Confusing Explantion

Screen Link: https://app.dataquest.io/m/370/working-with-missing-data/8/filling-unknown-values-with-a-placeholder

The top “cause” is an “Unspecified” placeholder. This is useful instead of a null value as it makes the distinction between a value that is missing because there were only a certain number of vehicles in the collision versus one that is because the contributing cause for a particular vehicle is unknown.

This statement doesn’t make any sense to me. Can someone please explain it in easy terms?

You are printing out the top 10 causes for the accidents. At the top is the value corresponding to the cause Unspecified. As the name suggests, the cause of the accident is not specified for that many values.

In any previous instance of inspecting some data, you would have come across NaN values. And you might have seen that there are probably 1234 NaN values for example.

The above sentence states that instead of NaN, which is used for Null or Missing Values, the term Unspecified has been used.
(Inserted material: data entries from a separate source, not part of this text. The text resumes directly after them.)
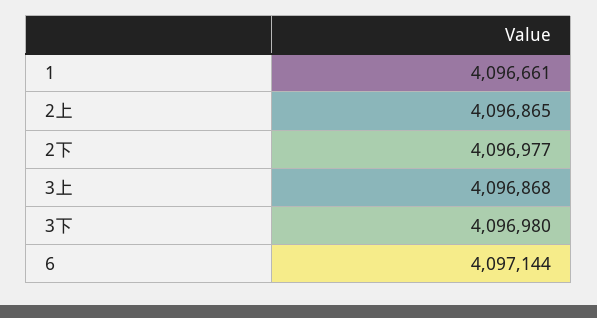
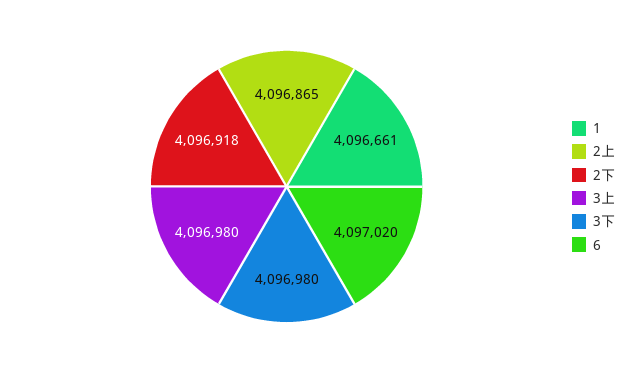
2下: 4096977 -> 4096918
3上: 4096868 -> 4096980
6: 4097144 -> 4097020

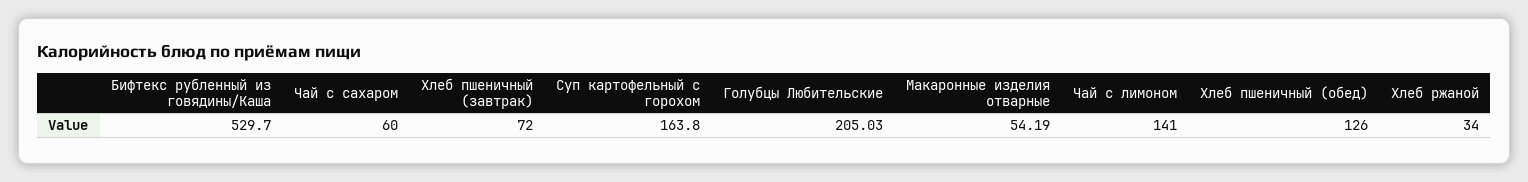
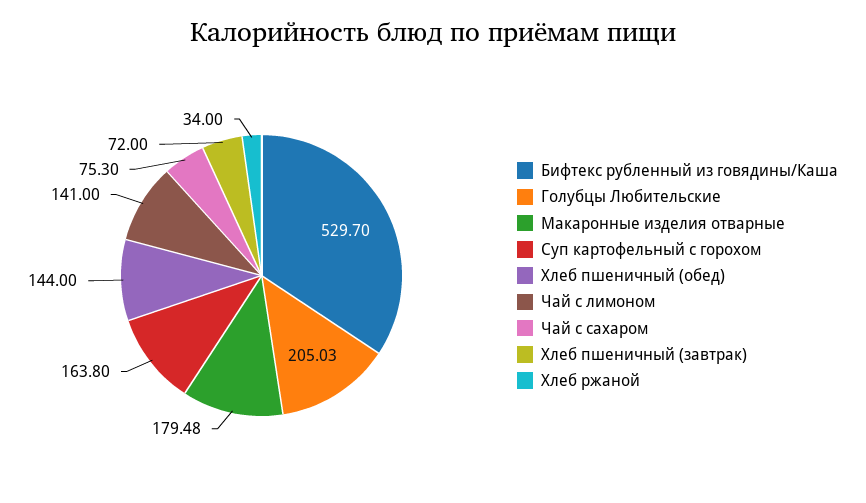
Чай с сахаром: 60 -> 75.3
Макаронные изделия отварные: 54.19 -> 179.48
Хлеб пшеничный (обед): 126 -> 144

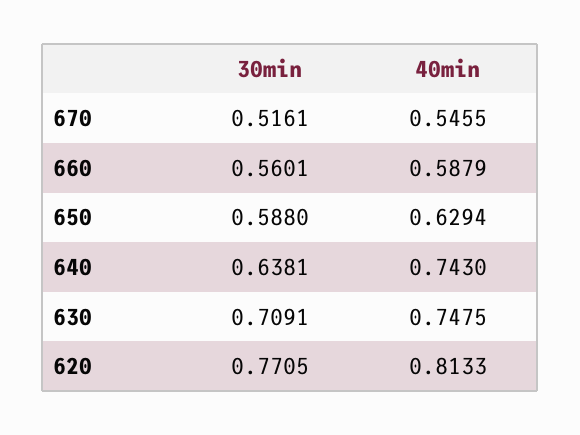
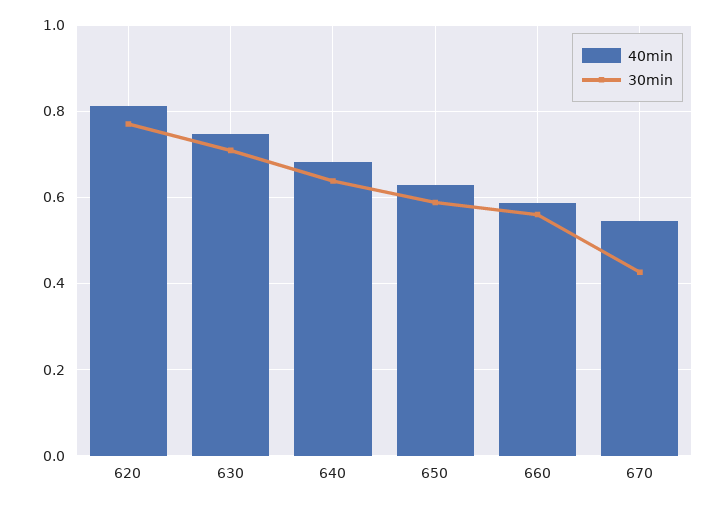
30min, 670: 0.5161 -> 0.42
40min, 640: 0.743 -> 0.68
Because the latter is more useful.

Since we don’t know the cause of the accident, Unspecified is better than saying that the values are missing. Because Unspecified causes can still be useful to the analysis as opposed to removing missing values entirely, for example.

It’s an example of how you can work with missing data depending on the data you have and the context of it.

That makes sense now.

The next paragraph states that:

The vehicles columns don’t have an equivalent, but we can still use the same technique. Here’s the logic we’ll need to do for each pair of vehicle/cause columns:

  1. For values where the vehicle is null and the cause is non-null, set the vehicle to Unspecified .
  2. For values where the cause is null and the vehicle is not-null, set the cause to Unspecified .

What equivalence condition is being referred here?

Vehicle columns don’t have Unspecified as a value.

I think I get it now. Can you please answer my another question: What is null correlation?